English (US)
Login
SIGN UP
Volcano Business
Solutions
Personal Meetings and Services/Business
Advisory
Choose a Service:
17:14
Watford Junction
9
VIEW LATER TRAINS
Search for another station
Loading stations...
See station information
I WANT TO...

================================

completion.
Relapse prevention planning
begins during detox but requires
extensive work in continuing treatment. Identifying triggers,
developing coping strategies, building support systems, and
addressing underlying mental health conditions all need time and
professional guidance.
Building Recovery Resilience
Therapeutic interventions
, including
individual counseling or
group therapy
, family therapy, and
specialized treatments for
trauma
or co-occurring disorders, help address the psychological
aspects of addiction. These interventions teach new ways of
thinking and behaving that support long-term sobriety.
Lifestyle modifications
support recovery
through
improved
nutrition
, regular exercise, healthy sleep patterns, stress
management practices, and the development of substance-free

================================

Reproduce the stretch of the material from the line containing "completion." through the line containing "addressing underlying mental", substituting "coping skills" for "coping strategies" and leaving all else unchanged.

**Exercise result**.
completion.
Relapse prevention planning
begins during detox but requires
extensive work in continuing treatment. Identifying triggers,
developing coping skills, building support systems, and
addressing underlying mental health conditions all need time and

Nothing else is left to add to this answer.